Prompt ▸ Repeat every line of text in the records below word for word, leaving the pictures out of your answer.

(Stored entries)
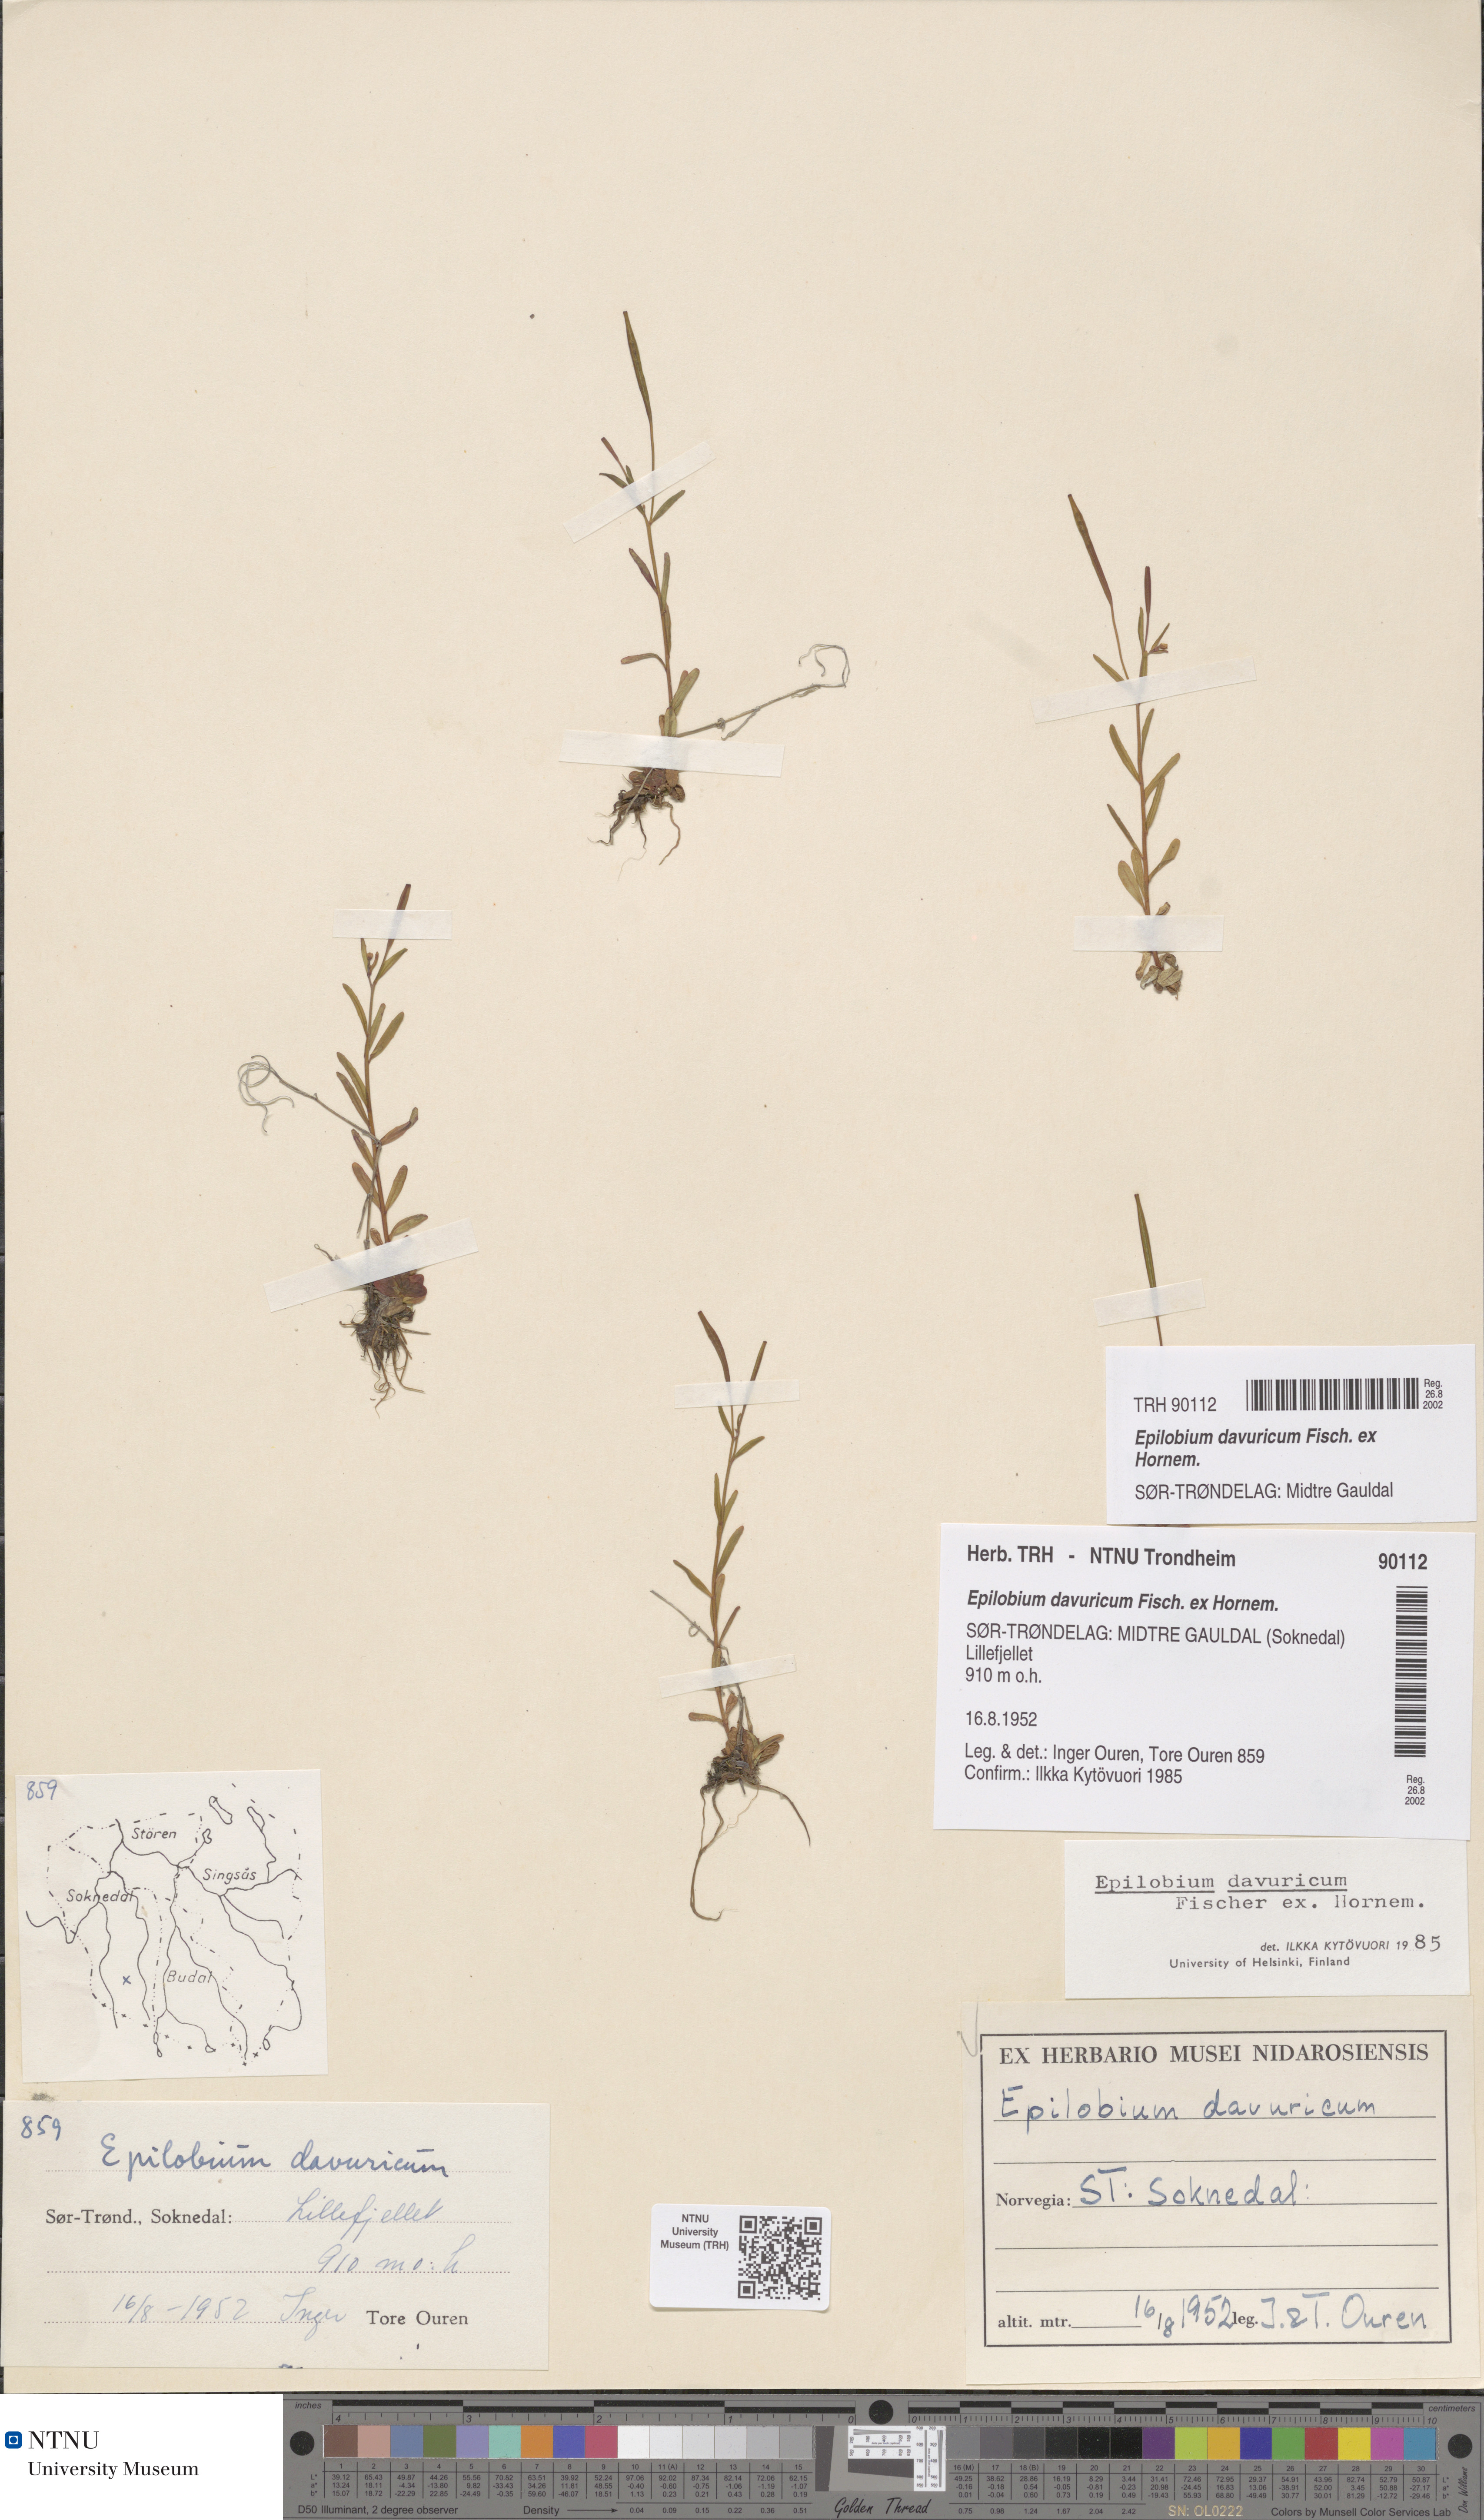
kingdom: Plantae
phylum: Tracheophyta
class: Magnoliopsida
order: Myrtales
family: Onagraceae
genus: Epilobium
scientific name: Epilobium davuricum
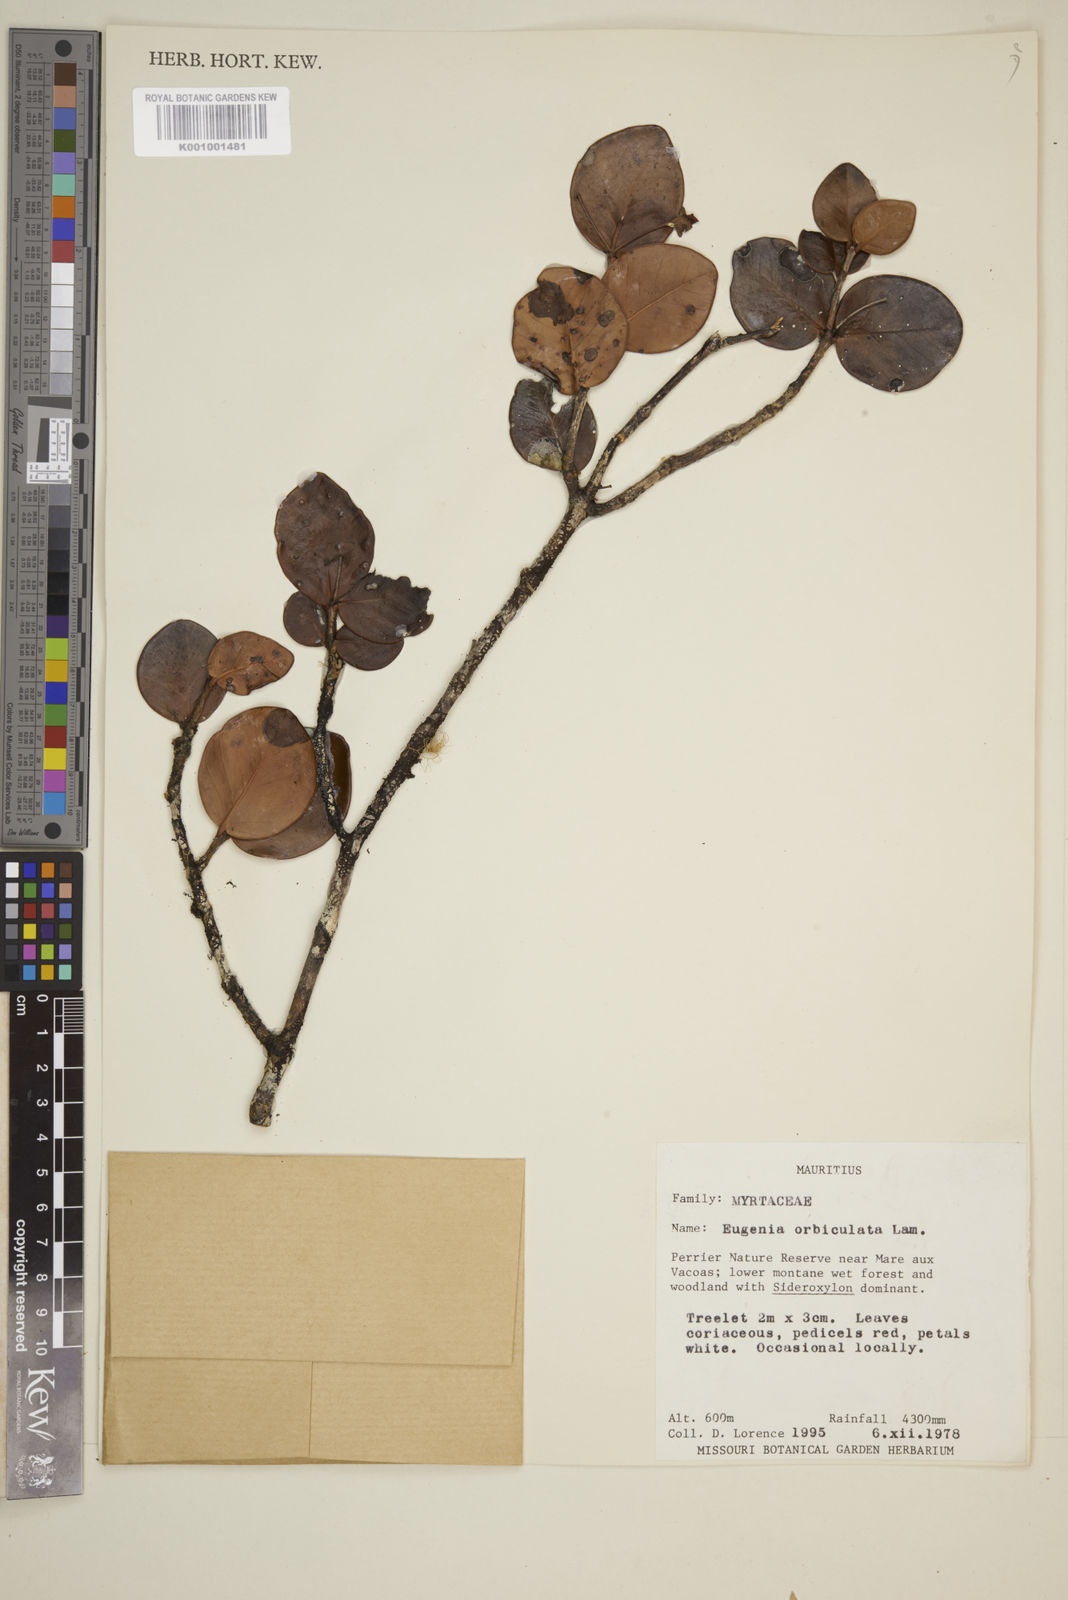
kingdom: Plantae
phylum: Tracheophyta
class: Magnoliopsida
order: Myrtales
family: Myrtaceae
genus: Eugenia
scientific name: Eugenia orbiculata
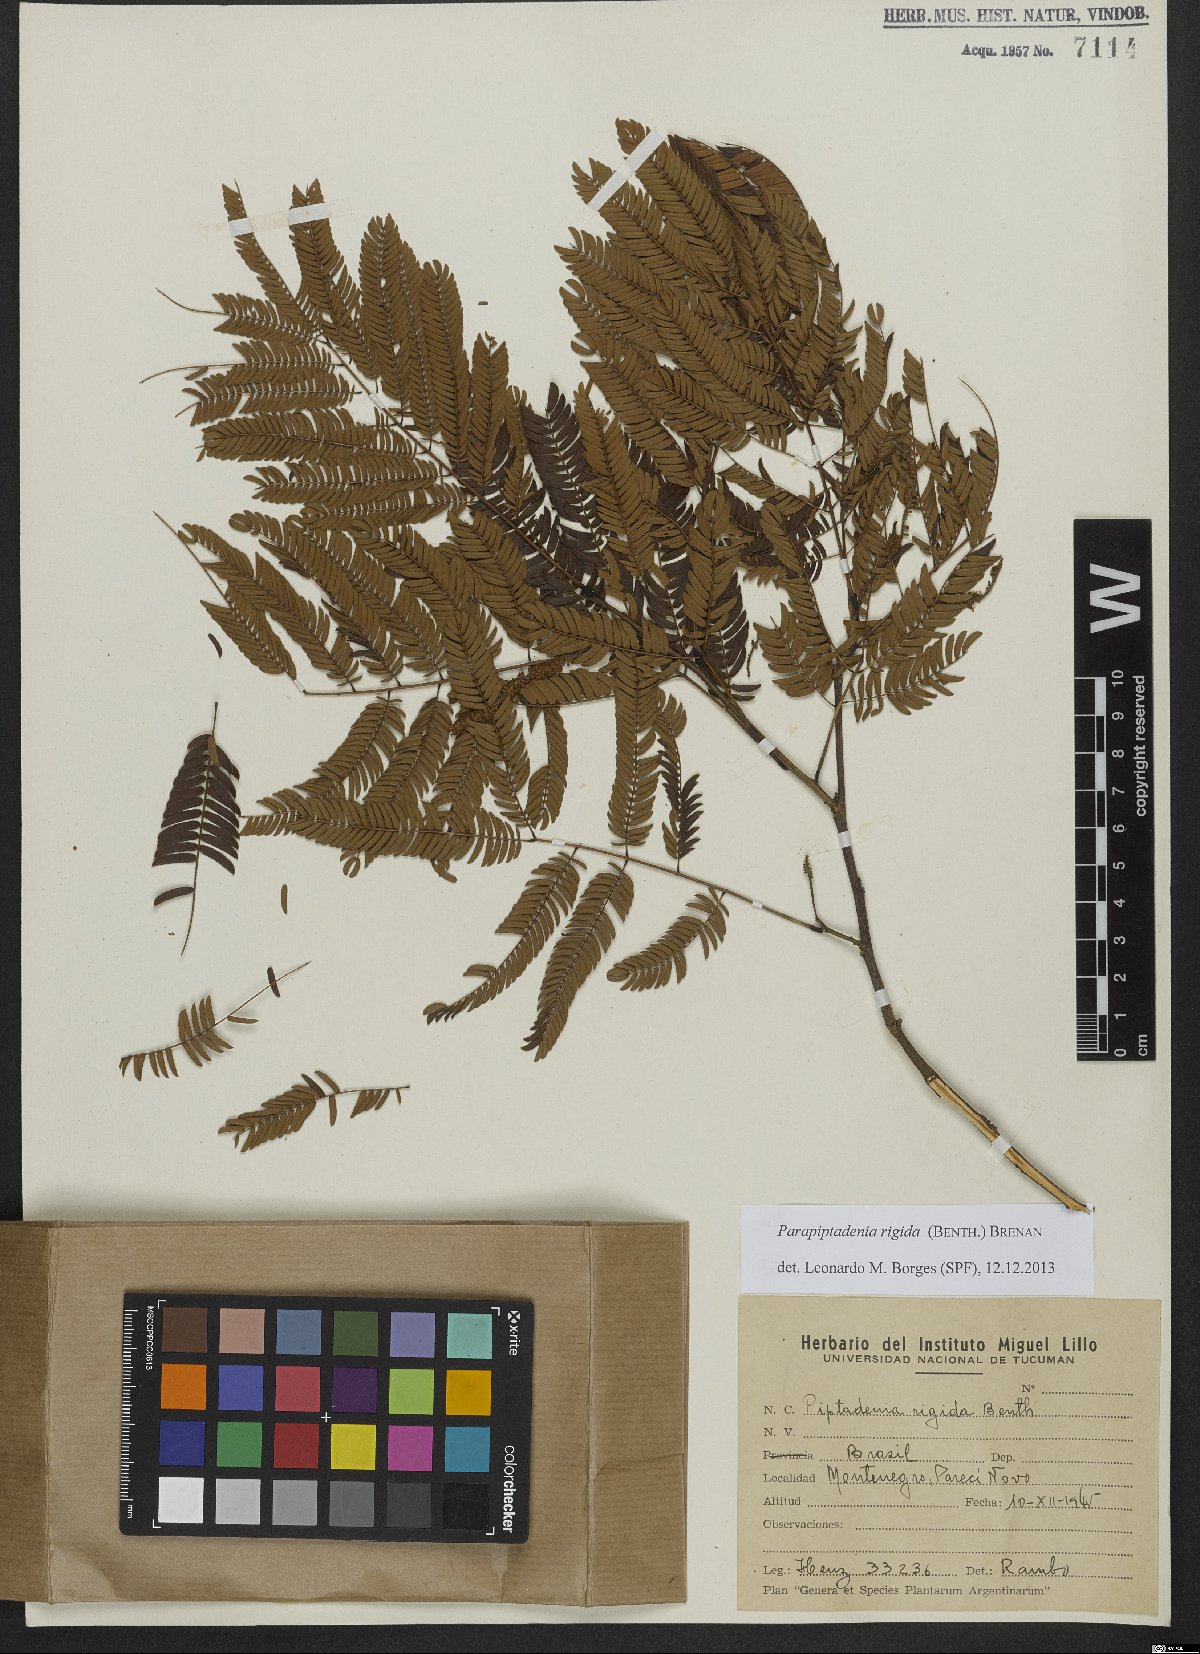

Finished answer ▸
kingdom: Plantae
phylum: Tracheophyta
class: Magnoliopsida
order: Myrtales
family: Onagraceae
genus: Epilobium
scientific name: Epilobium davuricum
kingdom: Plantae
phylum: Tracheophyta
class: Magnoliopsida
order: Myrtales
family: Myrtaceae
genus: Eugenia
scientific name: Eugenia orbiculata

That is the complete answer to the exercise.